Lancet Neurol. 2009 Feb;8(2):158-64. doi: 10.1016/S1474-4422(08)70299-0. Epub 2009 Jan 10.
Chronic inflammatory demyelinating polyradiculoneuropathy (CIDP) responds to treatment with corticosteroids, intravenous immunoglobulin, and plasma exchange. We aimed to test whether the standard immunosuppressive drug methotrexate was of use in treatment of CIDP.
In a pilot, multicentre, randomised, double-blind, controlled trial we compared oral methotrexate 7.5 mg weekly for 4 weeks, then 10 mg weekly for 4 weeks, and finally 15 mg weekly for 32 weeks (40 weeks' total treatment) with placebo in patients with CIDP requiring intravenous immunoglobulin or corticosteroids. After about 16 weeks, the dose of corticosteroids or intravenous immunoglobulin was decreased by 20% every 4 weeks if participants did not deteriorate. Primary outcome was a greater than 20% reduction in mean weekly dose in the last 4 weeks of the trial compared with the first 4 weeks. Secondary outcomes analysed separately at the mid-trial and final visits measured activity limitations and strength. Analyses were done by intention to treat. This study is registered as an International Standard Randomised Controlled Trial, number ISRCTN73774524.
59 of the 60 enrolled participants completed the trial. 14 (52%) of 27 taking methotrexate and 14 (44%) of 32 taking placebo had a greater than 20% reduction in mean weekly dose of corticosteroids or intravenous immunoglobulin (adjusted odds ratio 1.21, 95% CI 0.40-3.70). There were no clinically and statistically significant differences in secondary outcomes. The one serious adverse event in the placebo group and the three in the methotrexate group were not thought to be related to treatment.

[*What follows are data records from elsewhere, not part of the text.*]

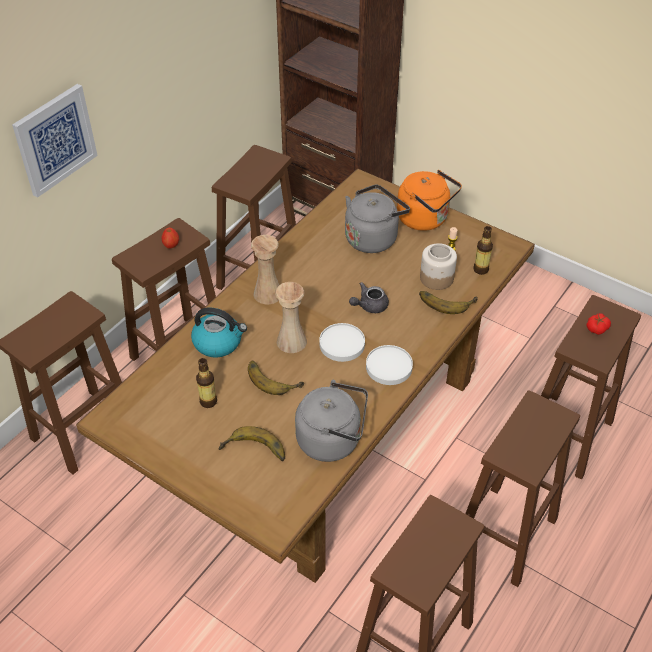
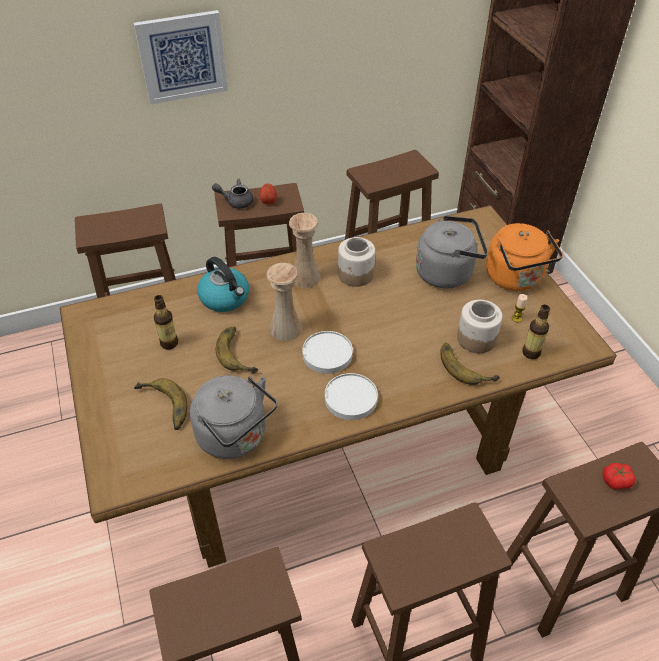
camera: 35 degrees right, 0 degrees up
(306, 272) = (356, 275): none -> jar
(369, 306) = (385, 332): grey teapot -> grey teapot (236, 201)

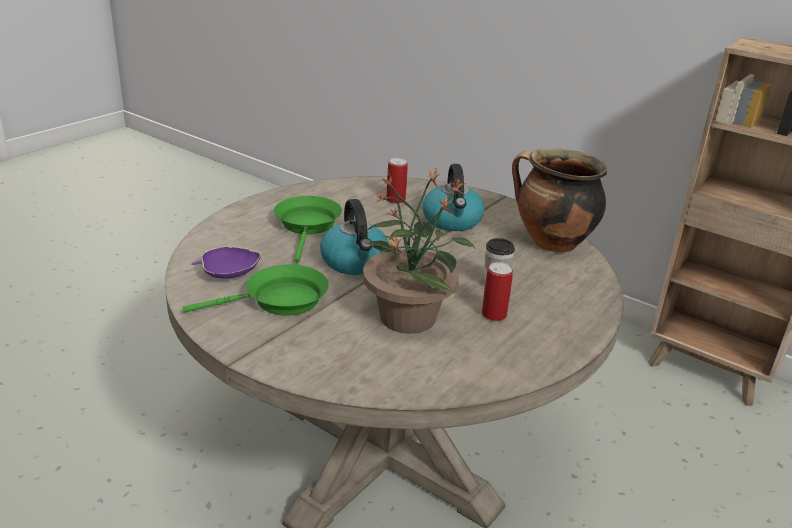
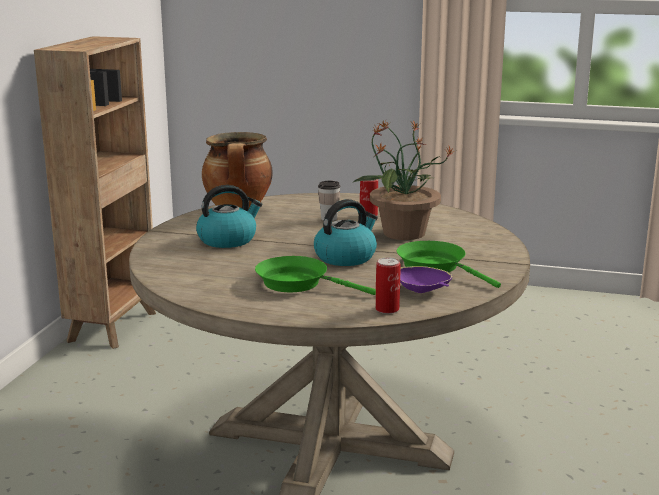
camera: 110 degrees left, 10 degrees down
(308, 226) = (298, 283): green frying pan -> green frying pan turned 45 degrees clockwise
(395, 200) = (200, 263): can -> can (387, 309)

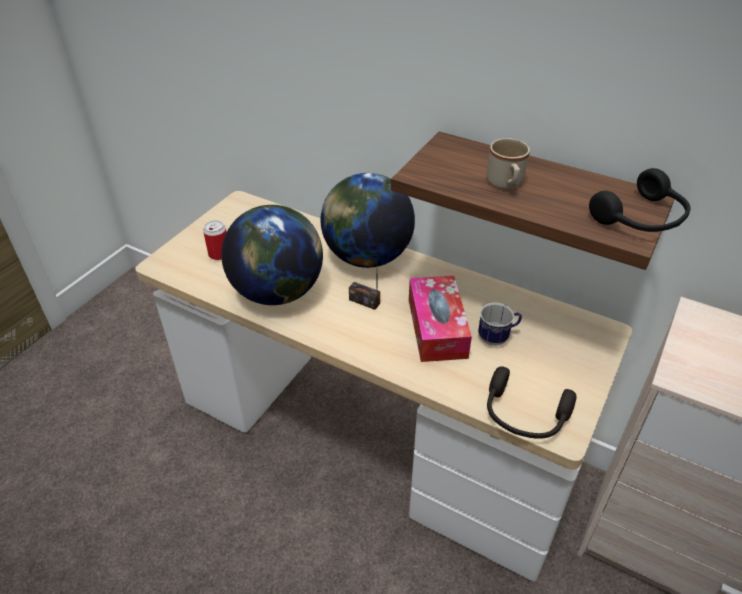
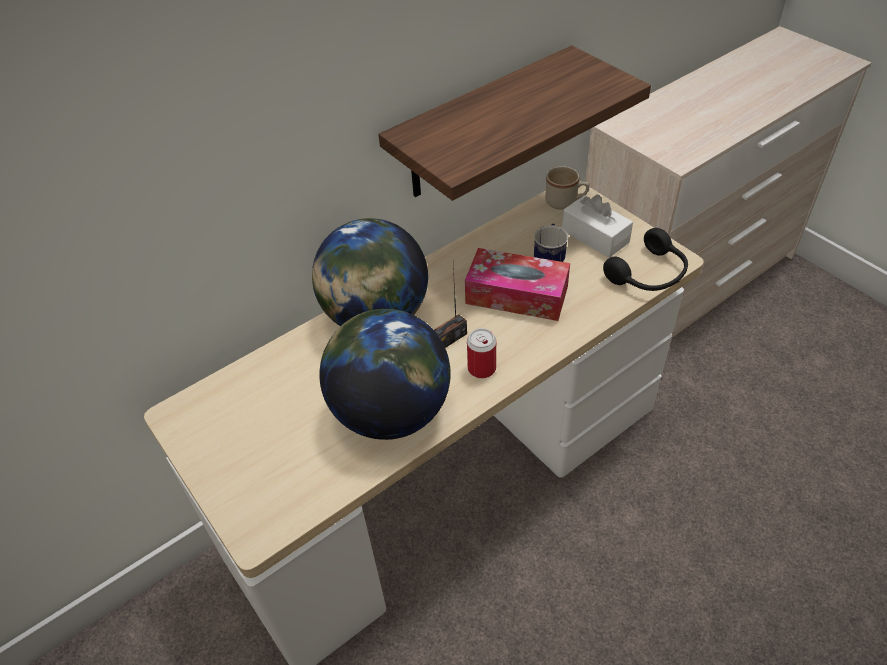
camera: 65 degrees left, 5 degrees up
(219, 254) = (279, 459): can -> can (481, 368)
(506, 184) = (508, 121): beige mug -> beige mug (565, 202)
(552, 363) = (595, 236): none -> white tissue box
(642, 219) = (600, 71): black headphones -> none

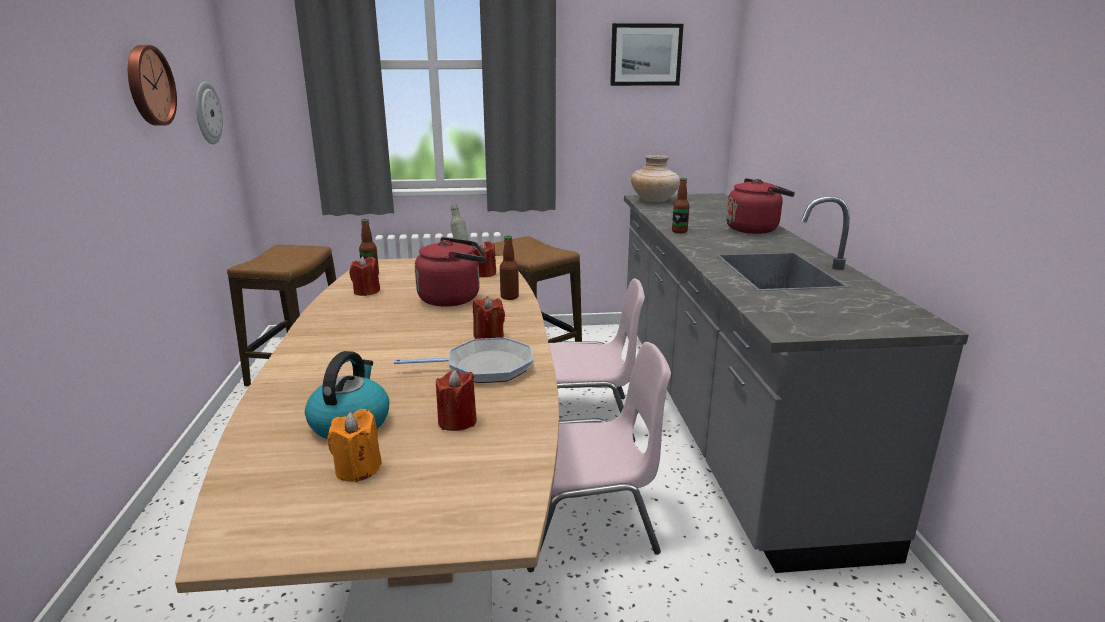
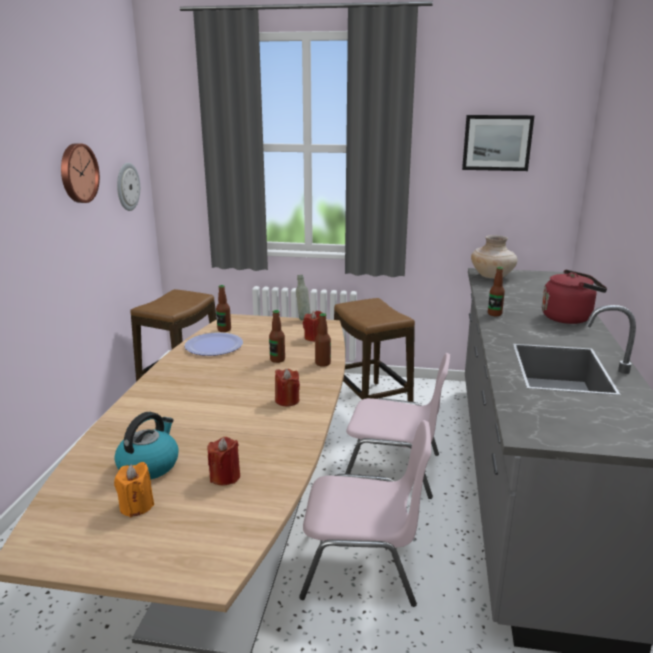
camera: 15 degrees right, 0 degrees up
(366, 292) = (214, 345): red candle -> plate
(453, 298) = (277, 360): red kettle -> bottle
(484, 367) = (269, 430): frying pan -> none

Oral methotrexate 15 mg weekly showed no significant benefit, but limitations in the trial design and the high rate of response in the placebo group meant that a treatment effect could not be excluded. This study can inform design of future trials in CIDP.
The GBS/CIDP Foundation International.
慢性炎性脱髓鞘性多发性神经根神经病(CIDP)对皮质类固醇、静脉注射免疫球蛋白及血浆置换治疗有效。我们旨在测试标准免疫抑制药物甲氨蝶呤是否可用于CIDP的治疗。

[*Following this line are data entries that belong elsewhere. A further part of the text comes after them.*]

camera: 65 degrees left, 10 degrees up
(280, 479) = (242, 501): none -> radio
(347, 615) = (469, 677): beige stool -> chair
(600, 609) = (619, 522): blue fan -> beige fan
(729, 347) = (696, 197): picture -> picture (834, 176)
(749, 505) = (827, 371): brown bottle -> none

在一项先导性、多中心、随机、双盲、对照试验中,我们将需要静脉注射免疫球蛋白或皮质类固醇的CIDP患者分为两组,一组每周口服甲氨蝶呤7.5毫克,共4周,然后每周10毫克,共4周,最后每周15毫克,共32周(总计治疗40周),另一组服用安慰剂。约16周后,如果参与者病情未恶化,皮质类固醇或静脉注射免疫球蛋白的剂量每4周减少20%。主要结局是与试验前4周相比,试验最后4周平均每周剂量降低超过20%。在试验中期和最终访视时分别分析的次要结局指标为活动受限情况和肌力。分析采用意向性分析。本研究已注册为国际标准随机对照试验,注册号为ISRCTN73774524。
60名入组参与者中有59名完成了试验。服用甲氨蝶呤的27名参与者中有14名(52%),服用安慰剂的32名参与者中有14名(44%)皮质类固醇或静脉注射免疫球蛋白的平均每周剂量降低超过20%(校正比值比1.21,95%可信区间0.40 - 3.70)。次要结局在临床和统计学上均无显著差异。安慰剂组的1例严重不良事件和甲氨蝶呤组的3例严重不良事件被认为与治疗无关。
每周口服15毫克甲氨蝶呤未显示出显著益处,但试验设计的局限性以及安慰剂组的高缓解率意味着不能排除治疗效果。本研究可为未来CIDP试验的设计提供参考。
国际格林巴利综合征/慢性炎性脱髓鞘性多发性神经根神经病基金会。